OHB Aktie: Konsortium geplant
OHB könnte beim nächsten Großprojekt der Bundeswehr eine zentrale Rolle spielen. Laut einem Bloomberg-Bericht von Gestern erwägt Airbus Defence and Space, zusammen mit Rheinmetall und OHB ein Gemeinschaftsangebot für SATCOMBw Stufe 4 abzugeben. Parallel liefert der Hochlauf der Ariane 6 operativen Rückenwind – und am 19. März steht mit dem testierten Jahresabschluss ein wichtiger Belastungstest an.

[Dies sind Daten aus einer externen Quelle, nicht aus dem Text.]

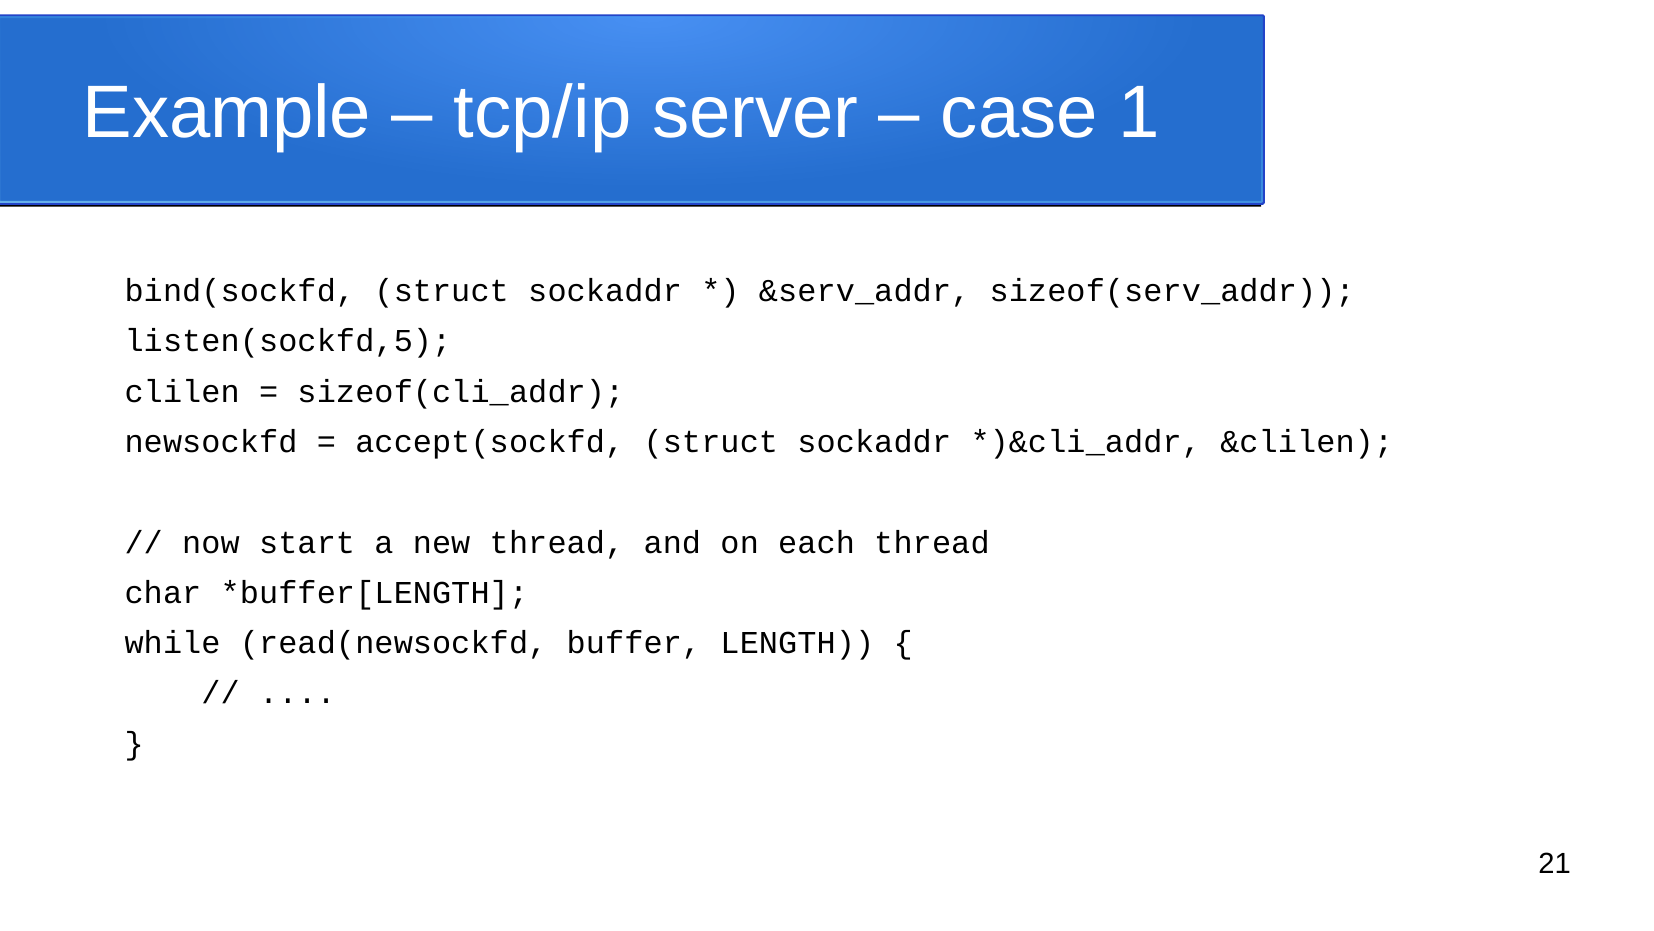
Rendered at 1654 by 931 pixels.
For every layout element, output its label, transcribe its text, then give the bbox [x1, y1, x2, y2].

title Example – tcp/ip server – case 1 [82, 35, 1235, 189]
list bind(sockfd, (struct sockaddr *) &serv_addr, sizeof(serv_addr)); listen(sockfd,5); clilen = sizeof(cli_addr); newsockfd = accept(sockfd, (struct sockaddr *)&cli_addr, &clilen); // now start a new thread, and on each thread char *buffer[LENGTH]; while (read(newsockfd, buffer, LENGTH)) { // .... } [82, 224, 1571, 764]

SATCOMBw Stufe 4: Milliardenprojekt bis 2029
Airbus Defence and Space soll das Bundesamt für Ausrüstung der Bundeswehr darüber informiert haben, dass ein Konsortium mit Rheinmetall und OHB geplant ist. Ziel wäre ein Starlink-ähnlicher Internetdienst für die Bundeswehr auf Basis einer eigenen Satellitenkonstellation.

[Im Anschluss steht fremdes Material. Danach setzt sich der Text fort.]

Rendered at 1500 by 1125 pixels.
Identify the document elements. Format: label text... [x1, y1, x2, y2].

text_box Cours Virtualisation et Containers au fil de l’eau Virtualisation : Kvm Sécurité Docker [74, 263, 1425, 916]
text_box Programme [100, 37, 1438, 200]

SATCOMBw Stufe 4 zählt zu den größten Bundeswehr-Projekten. Im Raum stehen Kosten von bis zu 10 Milliarden Euro. Geplant sind 100 bis 200 Satelliten im niedrigen Erdorbit, die globale Konnektivität liefern sollen. Die Vorgabe: Bis 2029 soll eine souveräne, von US-Systemen unabhängige Satellitenkommunikation stehen.
Bemerkenswert ist die Konstellation auch deshalb, weil OHB und Rheinmetall noch Anfang des Jahres separat Gespräche über eine Kooperation bestätigt hatten – nun deutet sich eine größere Allianz unter Einschluss von Airbus an. Doch was würde ein Airbus-Rheinmetall-OHB-Verbund für die Chancen im SATCOMBw-Rennen bedeuten? Vor allem mehr gebündelte Systemkompetenz: Rheinmetall wäre als Systemhaus für die militärische Integration vorgesehen, OHB für Satellitenfertigung und Engineering. Airbus brächte zusätzliches Know-how aus bestehenden SATCOMBw-Programmen ein.

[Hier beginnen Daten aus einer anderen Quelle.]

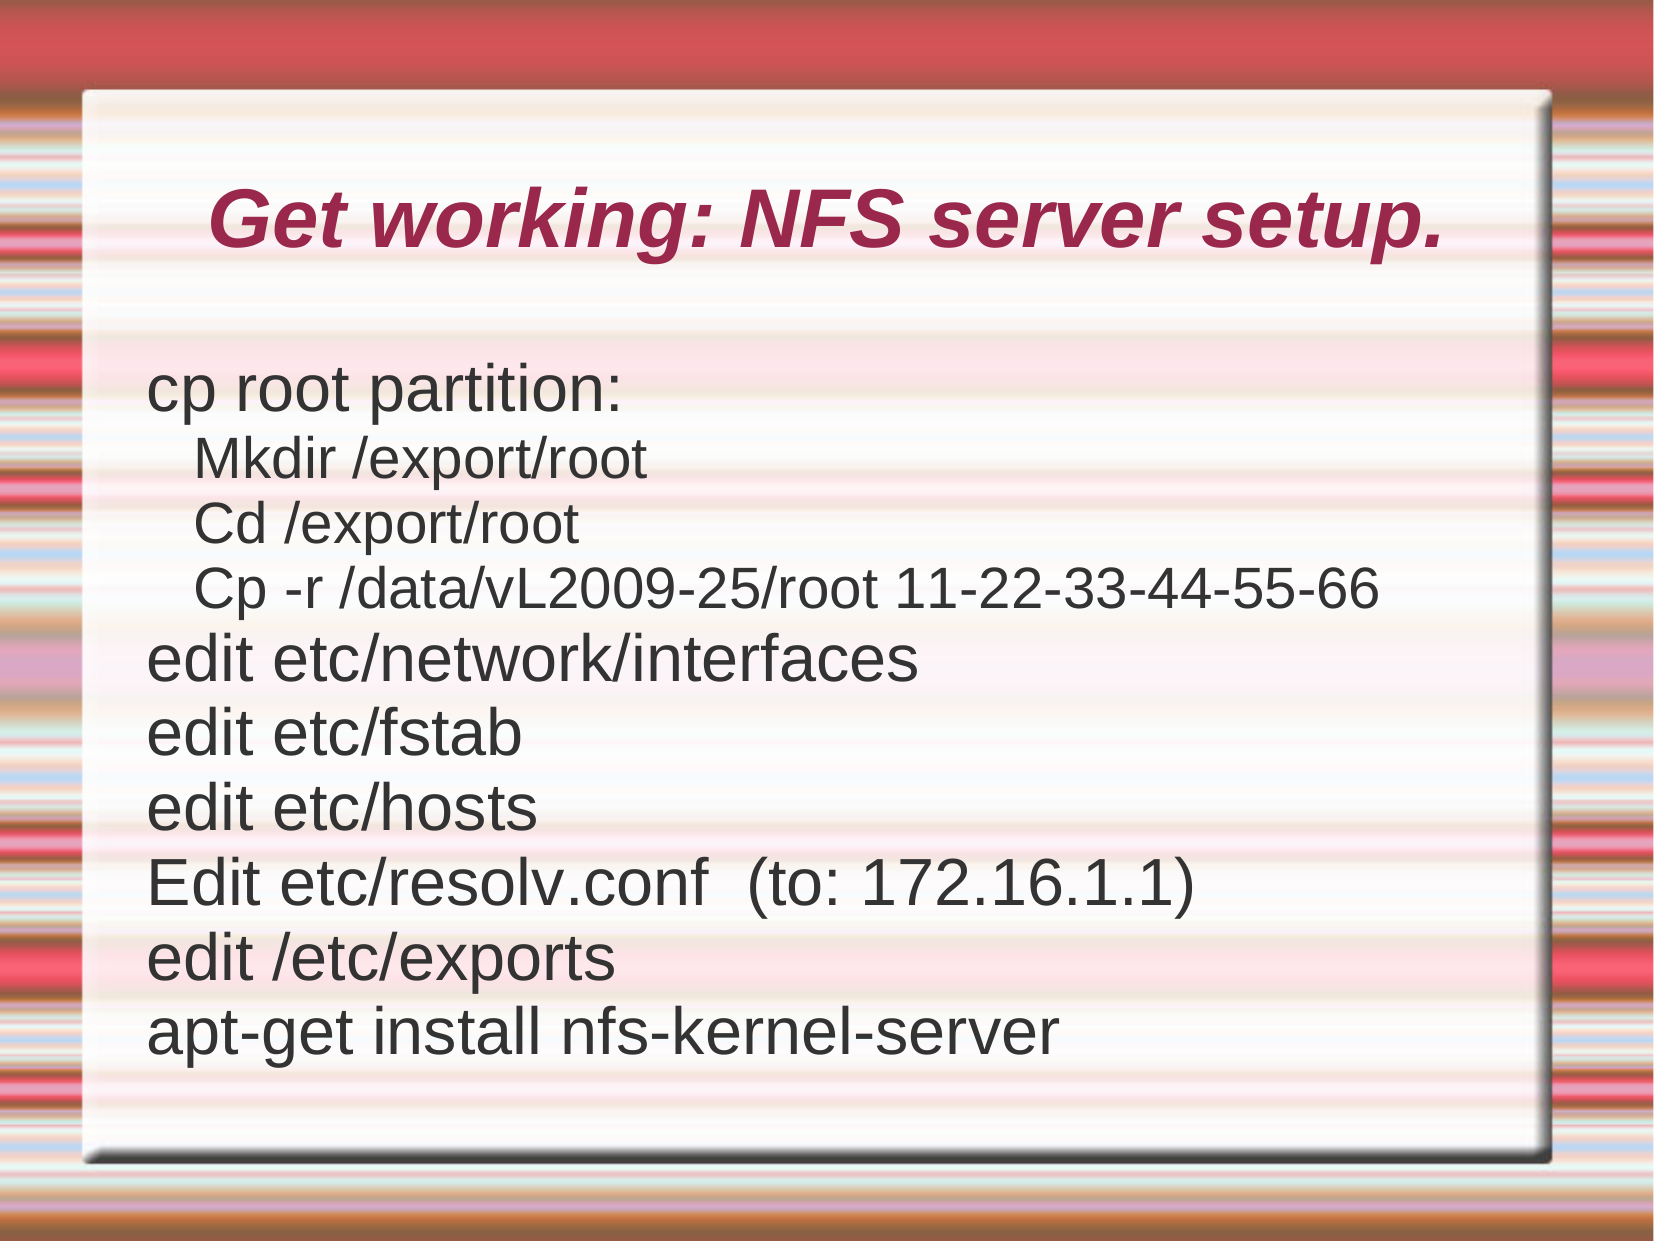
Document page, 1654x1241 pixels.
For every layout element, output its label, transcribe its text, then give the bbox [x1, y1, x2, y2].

title Get working: NFS server setup. [121, 114, 1534, 322]
picture [0, 0, 1654, 1241]
list cp root partition: Mkdir /export/root Cd /export/root Cp -r /data/vL2009-25/root 11-22-33-44-55-66 edit etc/network/interfaces edit etc/fstab edit etc/hosts Edit etc/resolv.conf (to: 172.16.1.1) edit /etc/exports apt-get install nfs-kernel-server [134, 350, 1516, 1133]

Für die nötige Skalierung hat OHB laut Quelltext bereits Kapazitäten aufgebaut und im Oktober 2025 ein Werk in Schöneck übernommen, um eine Serienfertigung in größerem Maßstab zu ermöglichen.
Ariane 6 und Auftragslage stützen das Wachstum
Neben der möglichen Verteidigungsfantasie liefert das operative Geschäft konkrete Impulse. Die Ariane 6 absolvierte am 12. Februar ihren ersten kommerziellen Einsatz und brachte 32 Satelliten für Amazons Breitbandkonstellation in den Orbit. Das ist direkt relevant für die OHB-Tochter MT Aerospace, die Tanks und Strukturkomponenten liefert und einen Arbeitsanteil von zehn Prozent am Ariane-6-Programm hält.
Zusätzlich wichtig: Seit Oktober 2025 wird MT Aerospace vollständig konsolidiert. Damit würden die Erlöse aus den 18 fest gebuchten Amazon-Starts vollständig in OHBs Zahlen einfließen.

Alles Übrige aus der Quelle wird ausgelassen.